病床を効率良く使う~ベッドコントロール~(1)
患者さんが入院するベッドを用意する
A:ではどうやって、患者さんに回復の段階に応じた適切な病床を使ってもらうように運用しているんですか?
T:患者さんに説明して納得してもらったうえで、回復段階に合った病床・病院に移ってもらうことになります。日々変化する患者さんの回復状況を、病棟の看護師長さんが把握し、主治医と相談しながら調整を進めるのです。
B:医師が入院を指示したら、当たり前に入院できるものだと思ってしまいがちですが、その裏では看護師長さんたちが奮闘してくださっていたんですね。

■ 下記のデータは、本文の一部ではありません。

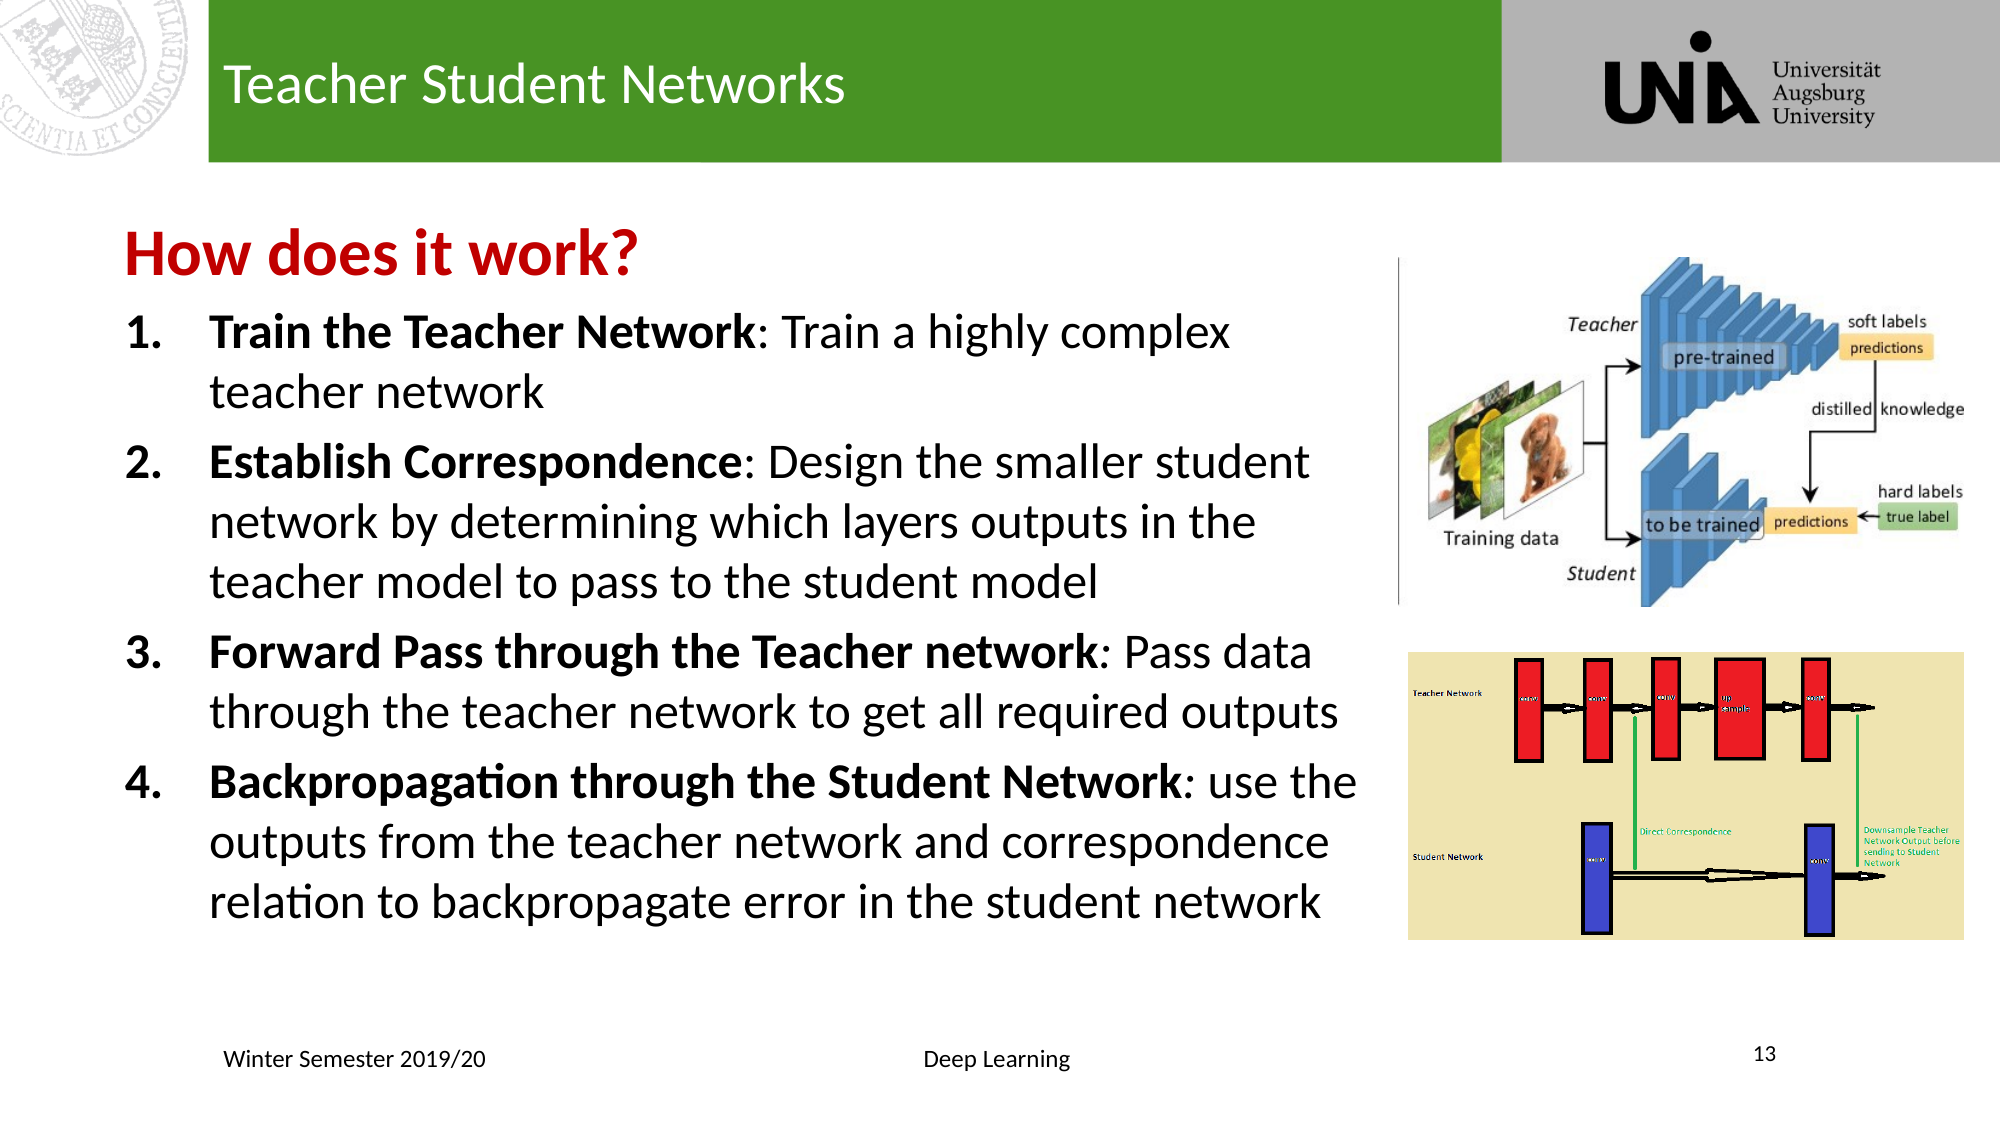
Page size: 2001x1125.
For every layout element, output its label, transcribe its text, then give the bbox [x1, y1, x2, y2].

picture [1408, 652, 1964, 941]
list How does it work? Train the Teacher Network: Train a highly complex teacher network Establish Correspondence: Design the smaller student network by determining which layers outputs in the teacher model to pass to the student model Forward Pass through the Teacher network: Pass data through the teacher network to get all required outputs Backpropagation through the Student Network: use the outputs from the teacher network and correspondence relation to backpropagate error in the student network [110, 201, 1381, 1012]
picture [1398, 12, 1964, 607]
picture [0, 0, 188, 156]
slide_number 13 [1478, 1030, 1792, 1106]
title Teacher Student Networks [208, 22, 1875, 138]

T:はい。こうした調整を多くの病院ではベッドコントロールと呼んでいます。
病床も「回転率」が大事
B:では、いつでも入院を受け入れるためには、常に病棟に空き病床をキープしておけば良いということですか?
T:そうですね。ただ、多くの空き病床をキープするには、必要以上のスタッフを確保しなければなりません。
A:つまり、そのスタッフの人件費もかかってしまう…ということですね。
T:はい。もちろん、病床の想定稼働率や、雇用しているスタッフ数にもよりますが、多くの医療機関では病床稼働率*を8~9割として採算を合わせる想定をしています。ですから、あまり多くの病床を空けておくわけにもいきません。

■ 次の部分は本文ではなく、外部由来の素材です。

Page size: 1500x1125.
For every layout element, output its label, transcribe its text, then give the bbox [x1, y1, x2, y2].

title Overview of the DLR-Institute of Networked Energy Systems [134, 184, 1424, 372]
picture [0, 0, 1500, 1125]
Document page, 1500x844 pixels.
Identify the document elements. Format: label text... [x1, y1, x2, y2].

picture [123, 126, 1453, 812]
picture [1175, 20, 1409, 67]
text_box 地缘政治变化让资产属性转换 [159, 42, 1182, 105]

患者さんの早期離床・早期退院(転棟)を促し、在院日数を必要以上に長びかせず、スムーズに新しい患者さんを受け入れる、つまりベッドの回転率を上げていくことは、患者さんのADLの低下を防ぎ早い回復を促すことはもちろん、病院経営にもプラスに働くようになっているのです。
*病床稼働率…運用病床数のうち実際に使用していた病床がどのくらいかという割合。